> **TASK DATA**

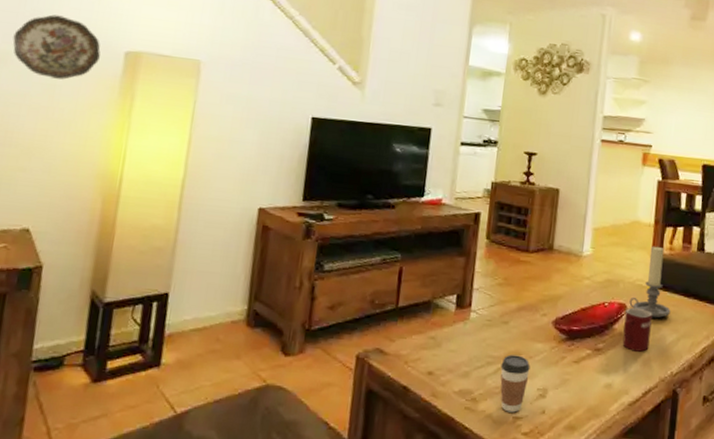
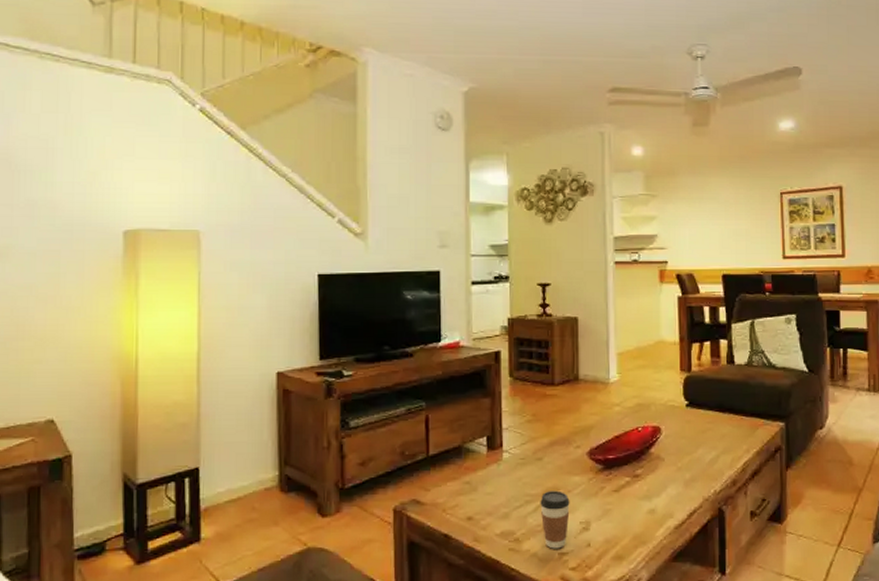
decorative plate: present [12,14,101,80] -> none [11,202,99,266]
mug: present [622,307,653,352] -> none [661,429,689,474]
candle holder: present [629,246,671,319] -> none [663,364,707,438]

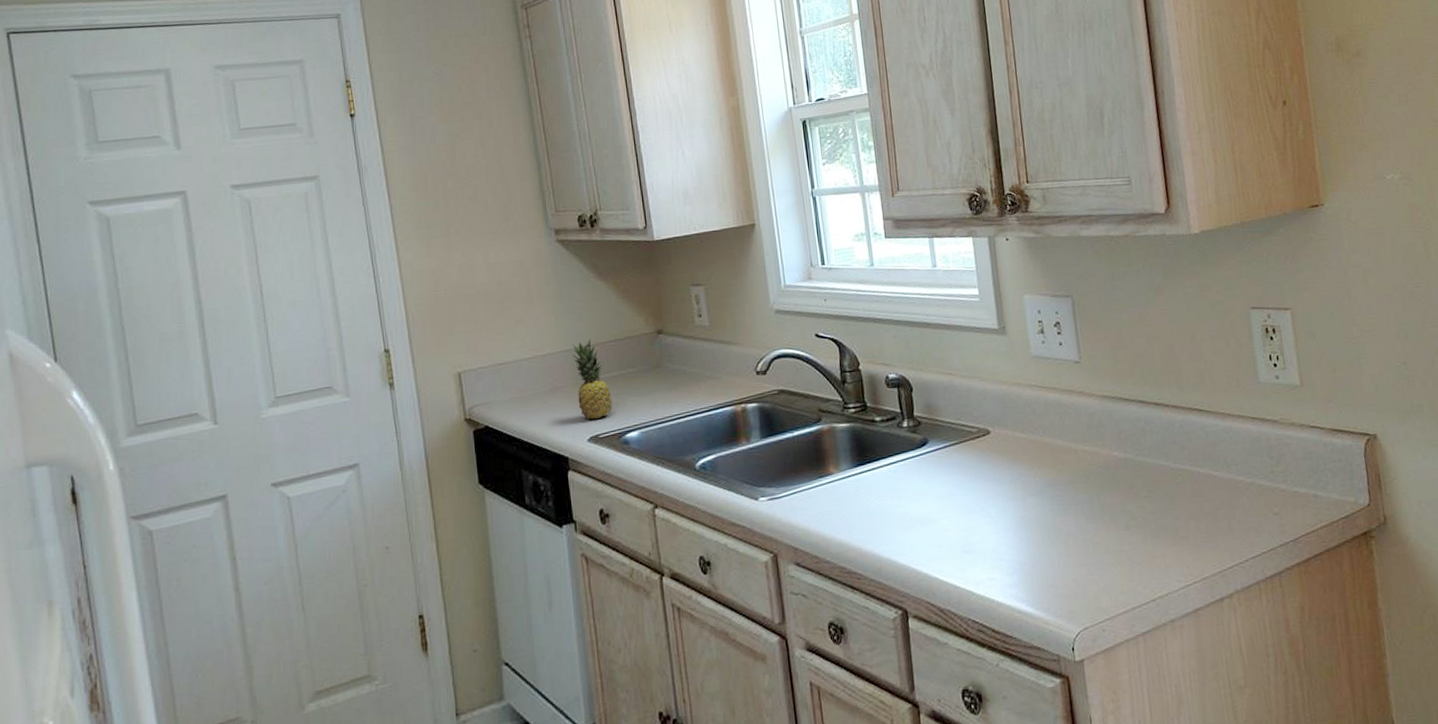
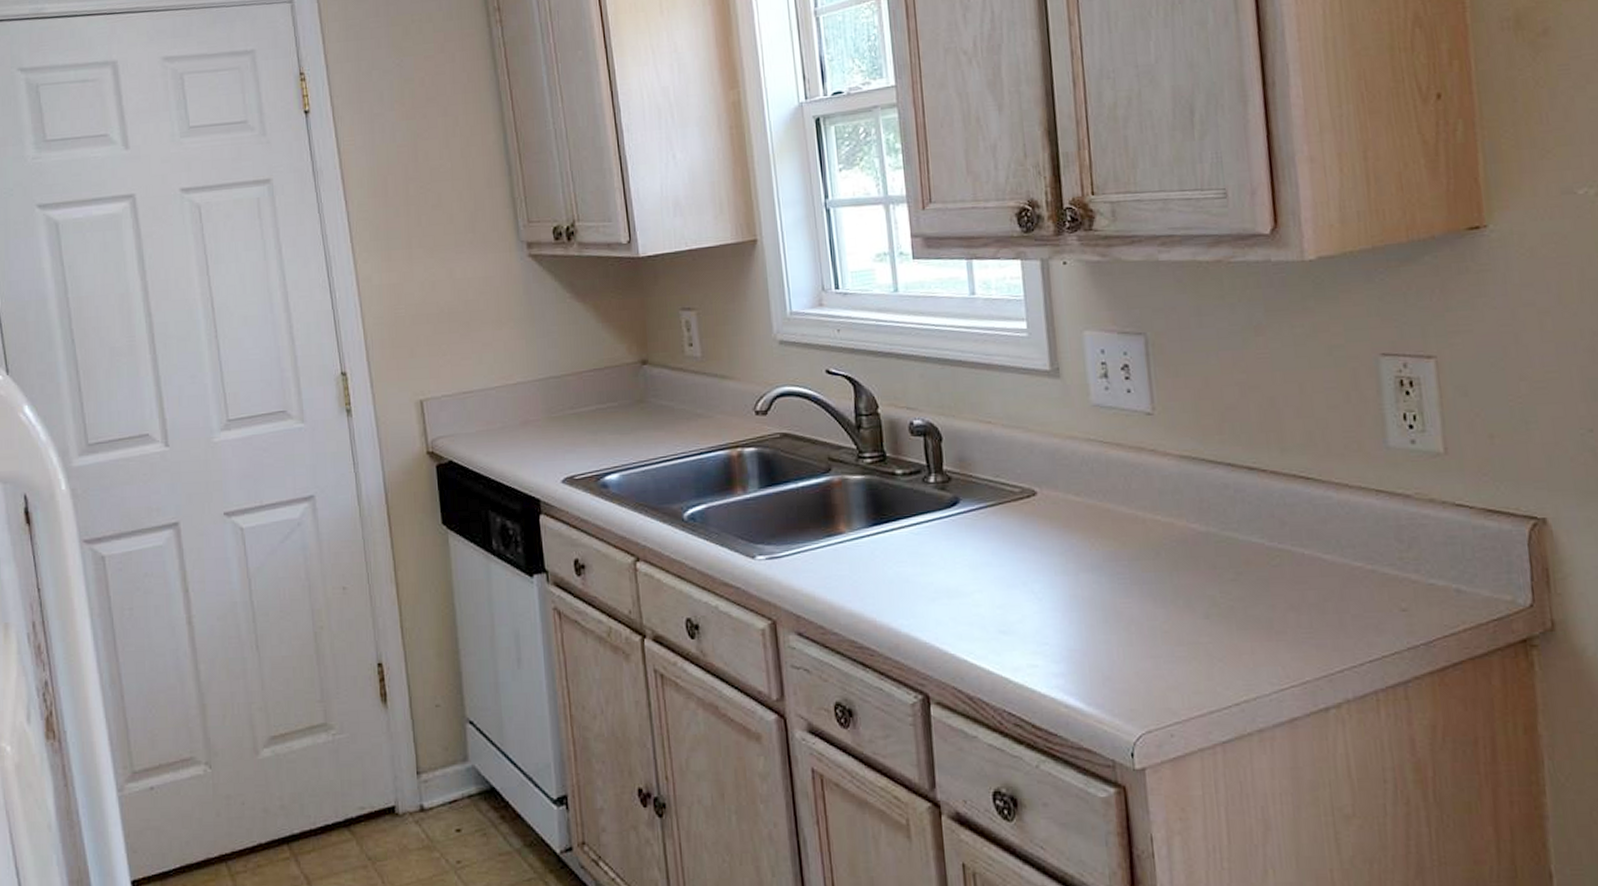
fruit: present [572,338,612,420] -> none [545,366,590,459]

--

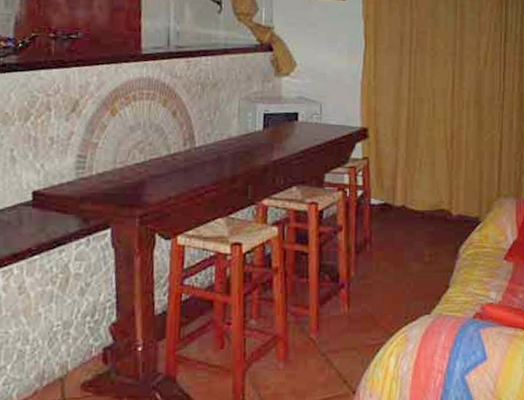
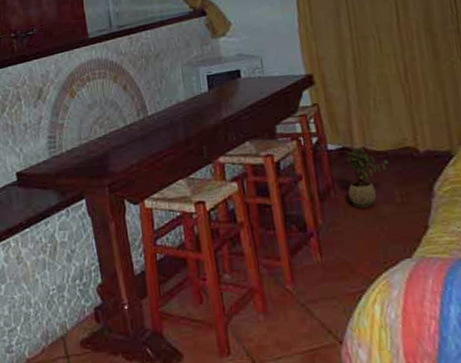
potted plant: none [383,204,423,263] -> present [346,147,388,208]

==

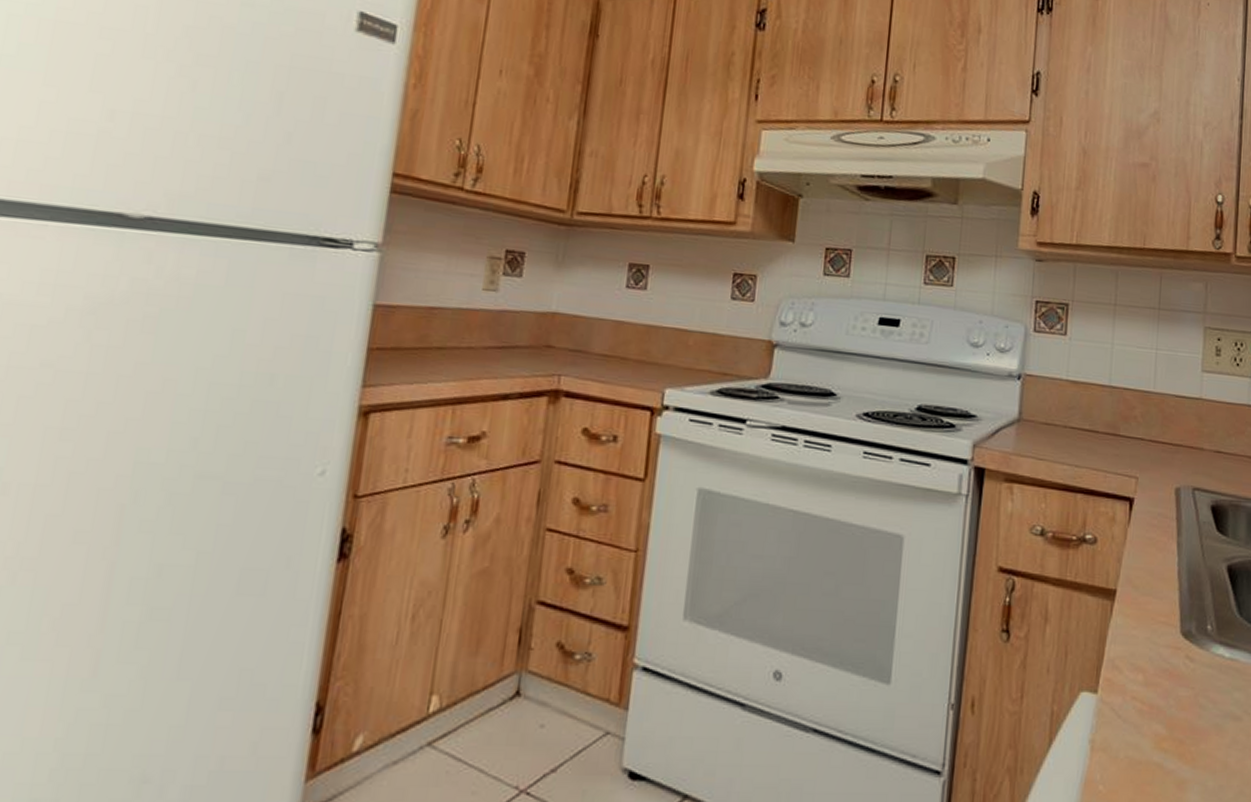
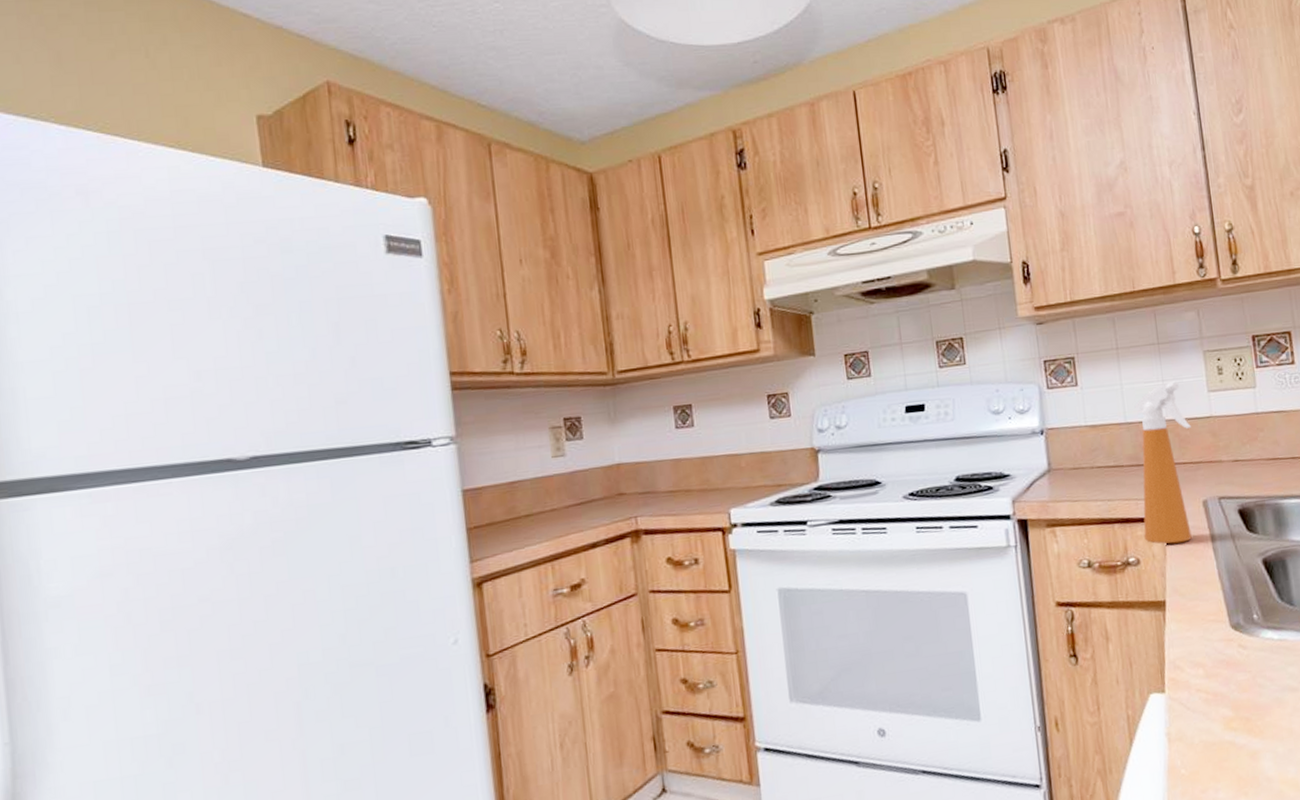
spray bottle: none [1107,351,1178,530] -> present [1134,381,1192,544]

> **EXERCISE OBJECTIVE**
From the records above, copy only the lines running from the line containing "candle holder: present" to the line containing "fruit: present [572,338,612,420]", both ends included. Leave the pictures out.

> **ANSWER SPACE**
candle holder: present [629,246,671,319] -> none [663,364,707,438]

fruit: present [572,338,612,420] -> none [545,366,590,459]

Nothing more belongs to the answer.